* Selected text
■ ■ ■ ■ ■ ■ ■

Schmidt's grave in the garden of his house in Bargfeld.
Arno Schmidt Foundation

Arno Schmidt (18 January 1914 - 3 June 1979) was a German author and translator.

Contents

Biography

Born in Hamburg, son of a police constable, Schmidt moved with his widowed mother to Lauban (in Lusatia, then Lower Silesia, now Polish) and visited the secondary school in Görlitz. He then worked as a clerk in a textile company in Greiffenberg. At the outset of World War II in 1939, Schmidt was drafted into the Wehrmacht. He first served in Alsace and after 1941 in fairly quiet Norway. In 1945, Schmidt volunteered for active duty at the front in Northern Germany in order to be granted a brief home visit, as was the custom. He used that visit to organize a defection from Lusatia westwards for him and his wife, in order to evade capture by the Red Army, which was famed for its abuse of POWs and German civilians in the east, and gave himself up to British forces in the German province of Lower Saxony.

After an interlude as an English POW and later as an interpreter at a police school, Schmidt started his future life as a freelance writer during the time of wandering that followed the war. Since Schmidt's pre-war home in Lauban was in the part of Germany ethnically cleansed of Germans after the war and annexed to Poland, Schmidt became part of the throng of refugees moved by the authorities from village to village in West Germany. This included stints in Cordingen (in the Bomlitz county of Lower Saxony), Gau-Bickelheim, and Kastel (both in the newly formed province of Rhineland-Palatinate). In Kastel, he was accused in court of blasphemy and moral subversion, which was then still prosecuted in the Catholic parts of West Germany. As a result, Schmidt and his wife moved to the Protestant city of Darmstadt in Hesse, where the suit against him was dismissed. In 1958, the Schmidts moved to the small village of Bargfeld (near Celle) in Lower Saxony, where they were to stay (cf. Martynkewicz 1992).

Schmidt was a strict individualist, almost a solipsist. Disaffected by his experience of the Third Reich, he had an extremely pessimistic world view. In Schwarze Spiegel, he describes his utopia as an empty world after an anthropogenic apocalypse. Although he was a strict atheist, he maintained that the world was created by a monster called Leviathan, whose predatory nature was passed on to humans. Still, he thought this monster could not be too powerful to be attacked, if it behooved humanity.

■ ■ ■ ■ ■ ■ ■

* Prompt 1
In the keypoint rows, return unchanged every line from the one containing "right hip: (220, 324, -7)" up to and including the one containing "left wrist: (350, 117, 24)".
The Arno Schmidt text has no connection to the rows that come next.

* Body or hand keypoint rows
■ ■ ■ ■ ■ ■ ■

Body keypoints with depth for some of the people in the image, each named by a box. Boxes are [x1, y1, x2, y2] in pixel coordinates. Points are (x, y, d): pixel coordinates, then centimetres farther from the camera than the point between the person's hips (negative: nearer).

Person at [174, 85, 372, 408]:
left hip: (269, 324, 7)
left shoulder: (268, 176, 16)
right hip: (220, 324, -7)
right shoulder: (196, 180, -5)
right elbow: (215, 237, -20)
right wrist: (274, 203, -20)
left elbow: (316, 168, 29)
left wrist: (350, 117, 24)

■ ■ ■ ■ ■ ■ ■

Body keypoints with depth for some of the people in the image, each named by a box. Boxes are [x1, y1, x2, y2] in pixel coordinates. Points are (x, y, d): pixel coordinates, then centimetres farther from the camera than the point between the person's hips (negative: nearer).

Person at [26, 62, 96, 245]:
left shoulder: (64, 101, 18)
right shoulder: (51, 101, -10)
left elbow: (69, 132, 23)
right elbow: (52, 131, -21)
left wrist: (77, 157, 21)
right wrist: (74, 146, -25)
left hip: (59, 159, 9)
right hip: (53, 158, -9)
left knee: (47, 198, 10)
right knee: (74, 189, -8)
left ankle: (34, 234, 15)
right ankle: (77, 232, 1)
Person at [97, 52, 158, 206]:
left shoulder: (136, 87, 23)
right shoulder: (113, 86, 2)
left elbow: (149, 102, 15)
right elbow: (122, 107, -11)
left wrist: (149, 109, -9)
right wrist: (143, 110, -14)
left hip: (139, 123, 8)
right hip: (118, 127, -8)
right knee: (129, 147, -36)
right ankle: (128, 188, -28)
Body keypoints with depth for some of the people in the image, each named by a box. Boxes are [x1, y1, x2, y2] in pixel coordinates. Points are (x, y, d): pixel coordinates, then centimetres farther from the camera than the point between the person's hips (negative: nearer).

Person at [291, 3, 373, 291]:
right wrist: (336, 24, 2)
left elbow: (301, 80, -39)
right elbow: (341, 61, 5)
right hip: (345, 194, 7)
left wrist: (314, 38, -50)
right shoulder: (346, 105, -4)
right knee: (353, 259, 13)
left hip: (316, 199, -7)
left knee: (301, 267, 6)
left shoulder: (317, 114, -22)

■ ■ ■ ■ ■ ■ ■

* Prompt 2
Translate this sentence from the Arno Schmidt text into German: "He then worked as a clerk in a textile company in Greiffenberg."

* Task answer 1
right hip: (220, 324, -7)
right shoulder: (196, 180, -5)
right elbow: (215, 237, -20)
right wrist: (274, 203, -20)
left elbow: (316, 168, 29)
left wrist: (350, 117, 24)

* Task answer 2
Danach arbeitete er als Büroangestellter in einer Textilfirma in Greiffenberg.